The National Association for College Admission Counseling has been surveying institutions and the relative value of each factor in the admissions decision. According to the 2008 State of Admissions report published by NACAC, the values have remained fairly consistent over time. Listed below are the top factors in order of importance. Grades in college prep courses (which are an indication of the strength of curriculum) have remained the number one factor in the decision about whom to admit to college.

  1. Transcript
  2. Strength of schedule (AP, Honors, College Prep)
  3. Weighted grade point average
  4. Number of courses taken each year
  5. Grade Trend: an upward trend in grades will be noticed (but so will a downward trend)
  6. Senior schedule- is the student continuing to challenge him or herself
  7. Strength of high school
  8. Standardized test results- SAT, ACT (there are a growing number of colleges that list standardized testing as an optional part of the application)
  9. Student Essay or Writing Sample
  10. Demonstrated interest in the college- has the student visited? Met with the college representative when he/she visited the high school?
  11. Counselor Recommendation
  12. Teacher Recommendation
  13. Interview- if offered by the institution
  14. Advanced Placement Test(s)
  15. Extracurricular activities- athletics, clubs, volunteer
  16. SAT Subject Test(s) Scores
  17. State Graduation Exam Scores
  18. Employment


Complete the following:

Recommendation Questionnaire (in Family Connection > About Me)

  • Parent Brag Sheet (in Family Connection > About Me)
  • Transcript Release Form (Parent must sign)
  • Register with Common Application (www.commonapp.org)
  • “Colleges I’m Applying To” in Family Connection
  • College Application Form

Schedule a full period appointment with your counselor at least 3 weeks before your earliest college deadline.
Complete “My Resume” in Family Connection/prepare your own resume.
Submit SAT/ACT/SAT Subject Tests, as required.

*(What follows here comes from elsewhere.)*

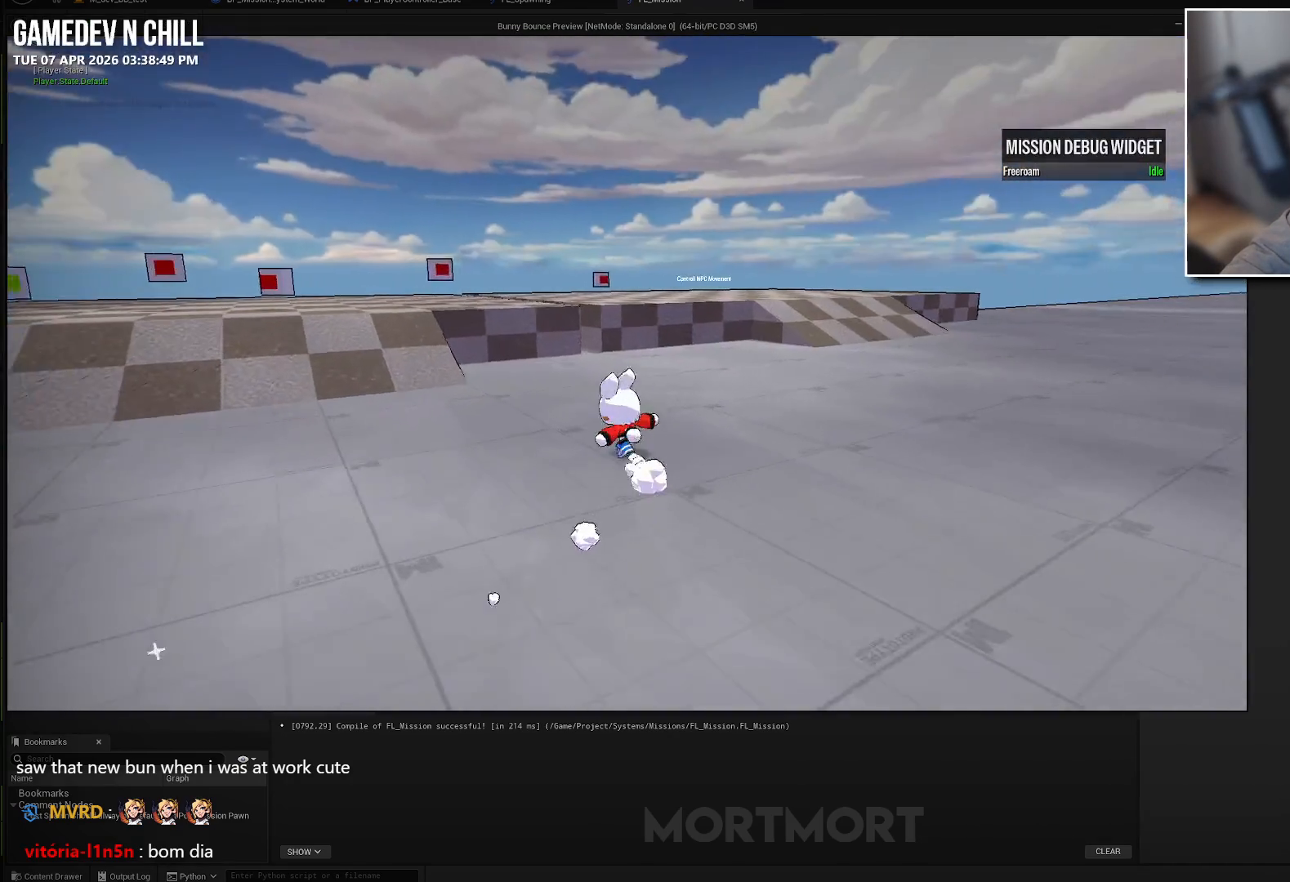
{"buttons": [], "left_stick": "up-left", "right_stick": "center", "events": []}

Request teachers’ recommendations and write thank you notes to teachers.
Write your college essaty.
Complete college application (s), include payment and make a copy for your records. If applicable, register with NCAA & submit transcript request form.

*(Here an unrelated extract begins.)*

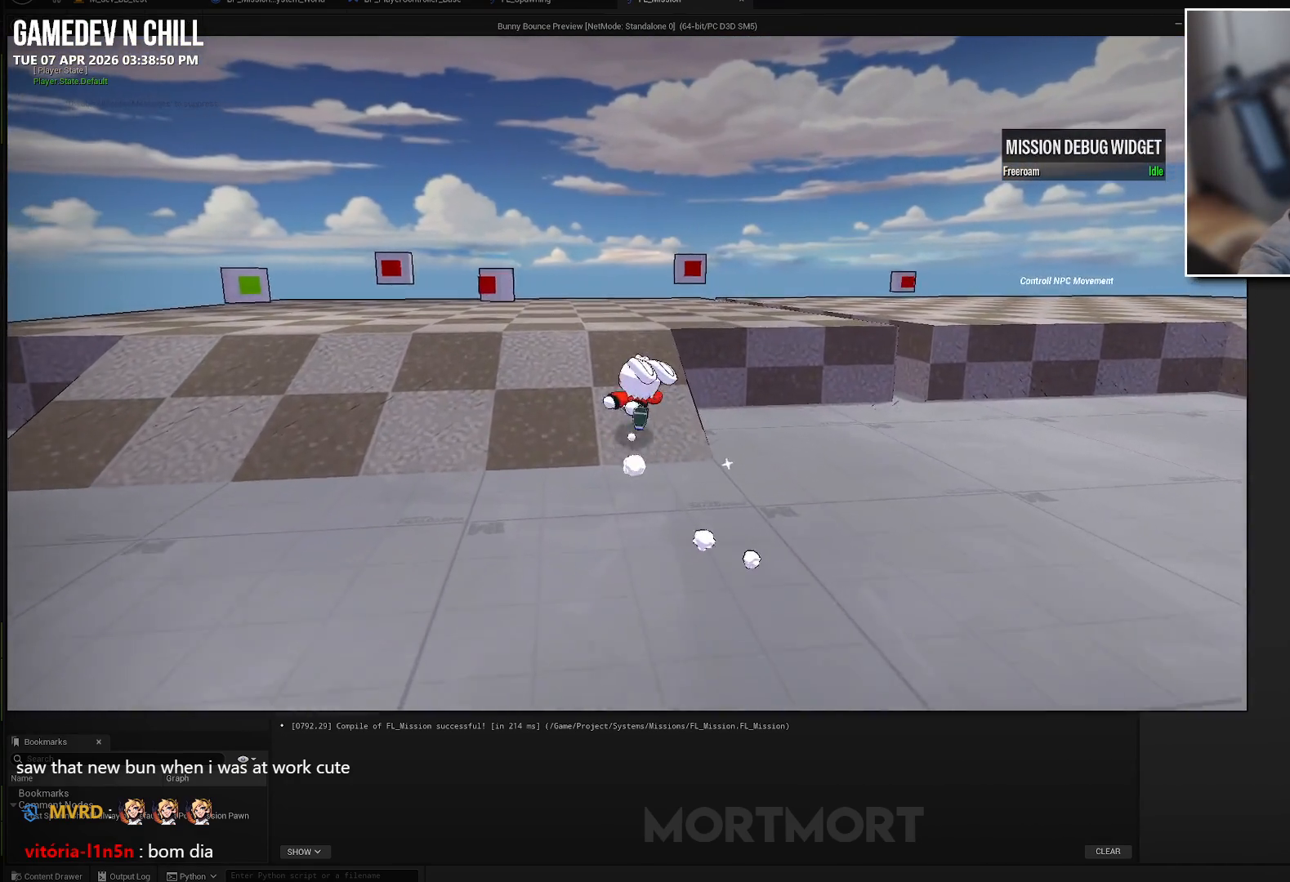
{"buttons": [], "left_stick": "up", "right_stick": "center", "events": [[200, "right_stick", "down-left"], [317, "right_stick", "center"]]}
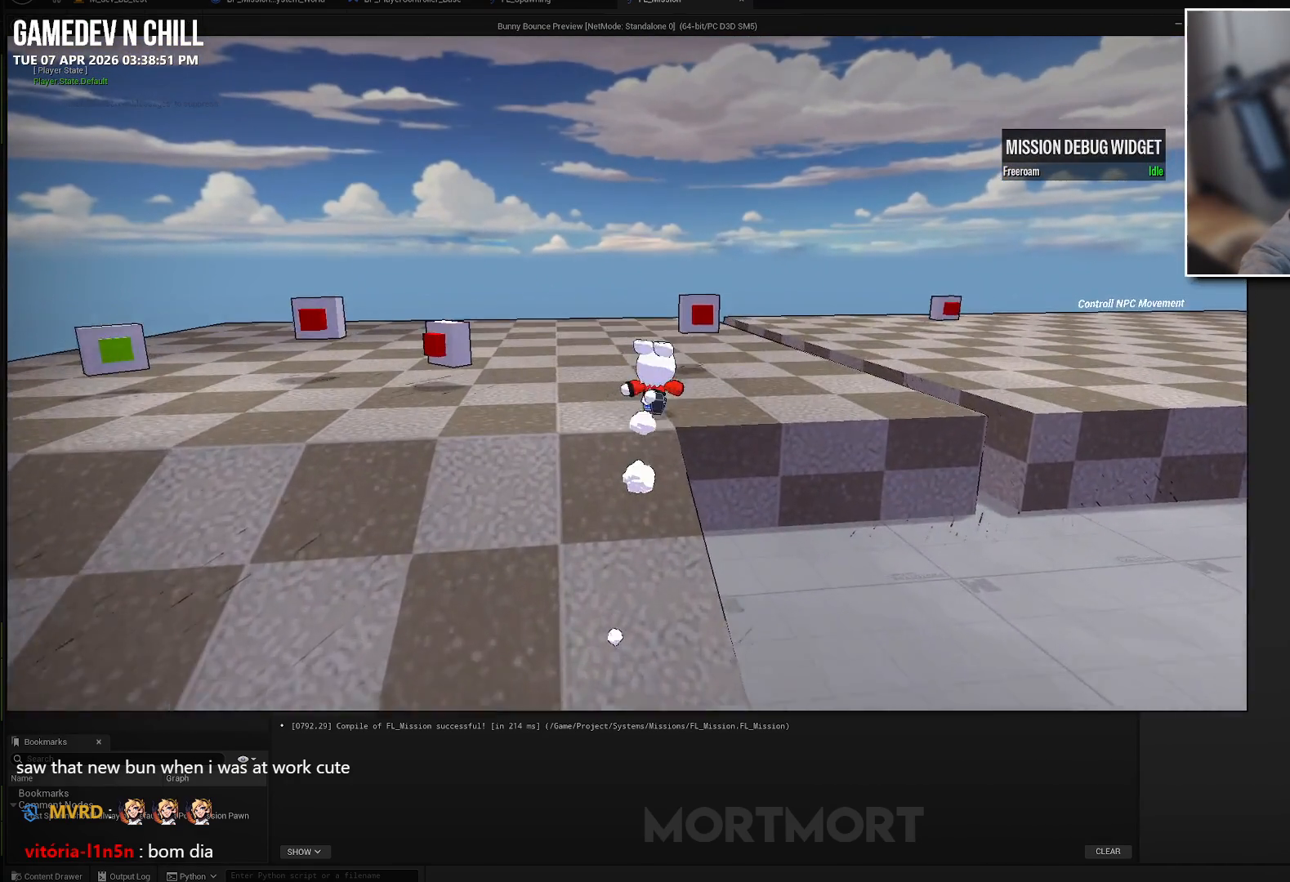
{"buttons": [], "left_stick": "center", "right_stick": "center", "events": [[100, "left_stick", "center"]]}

  • Start looking at colleges in the spring; start your essays over the summer
  • Campus visits can help you narrow your lists down
  • Like your safety schools- you may need them
  • Don’t just pick a school because your friends like it
  • Don’t get hooked on just one school; you may not get in there
  • Your ideas about what you want will change over time
  • Don’t obsess about the college process; you still need to do well in school
  • Ask your teachers early to write letters for you so they have time
  • If you want to submit a portfolio with your applications talk to your art teachers for help
  • Familiarize yourself with an application
  • Think long term when scheduling your testing dates
  • Register for the SAT and ACT early so you get home site
  • Use the Common Application
  • Send an essay even if it is not required
  • Save a writing sample from your junior year
  • The college process is a stressful one; try to step back and relax
  • Fairfield students tend to apply to the same schools; work hard on exploring new options
  • Research many schools. Focus and apply to 6-8 to guarantee quality applications
  • Stay Organized
  • Encourage the student to take ownership and responsibility for this process.


Most financial aid is distributed by the colleges to students. In order to qualify for aid students must file a Free Application for Federal Student Aid (FAFSA) in January or February of Senior year. Some schools also require the CSS Financial Aid Profile and/or forms of their own. These forms are available in the counselor’s offices or College Career Center at the high school or online.